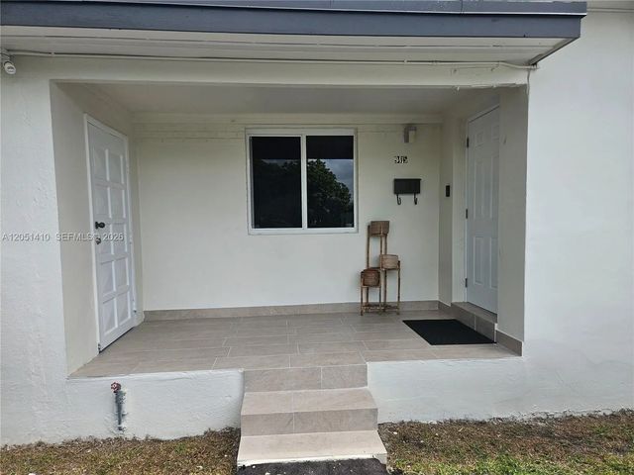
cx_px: 317
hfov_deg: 73.9
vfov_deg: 58.9
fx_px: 421
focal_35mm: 23
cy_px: 238
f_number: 1.8
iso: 25
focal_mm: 5.4
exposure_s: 1/892
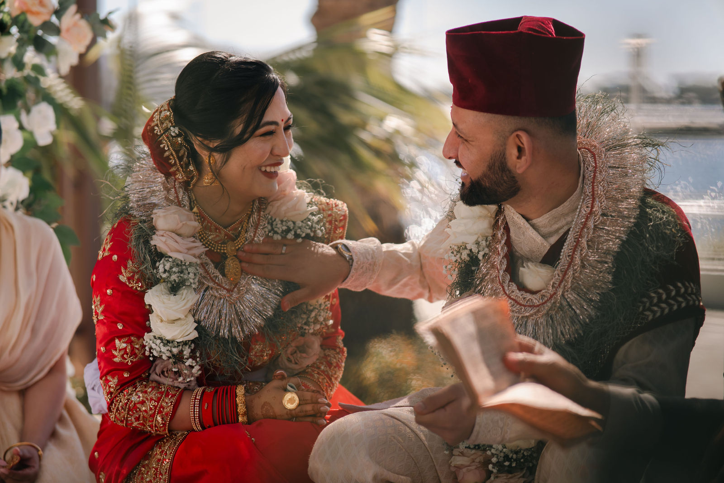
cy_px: 242
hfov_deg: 23.9
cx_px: 362
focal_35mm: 85
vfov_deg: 16.1
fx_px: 1709
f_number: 2.2
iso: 100
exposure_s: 1/640
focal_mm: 85
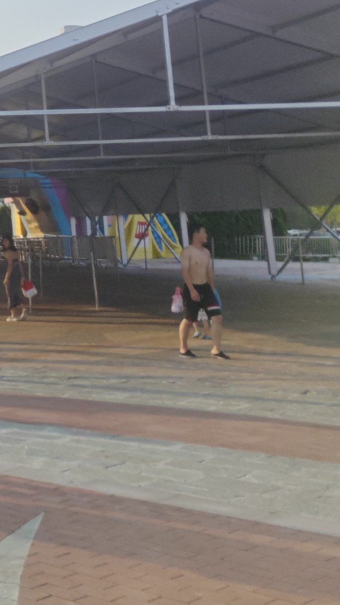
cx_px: -223
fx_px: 1026
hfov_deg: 16.5
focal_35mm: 64
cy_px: 77
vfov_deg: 31.5
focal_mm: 5.43
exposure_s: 1/2000
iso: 64
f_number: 1.8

EXERCISE DETAILS
In the records above, find the line containing "focal_mm: 85", then write out exactly that line and every later one through the last, omitting pictures.

EXERCISE ANSWER
focal_mm: 85
cx_px: -223
fx_px: 1026
hfov_deg: 16.5
focal_35mm: 64
cy_px: 77
vfov_deg: 31.5
focal_mm: 5.43
exposure_s: 1/2000
iso: 64
f_number: 1.8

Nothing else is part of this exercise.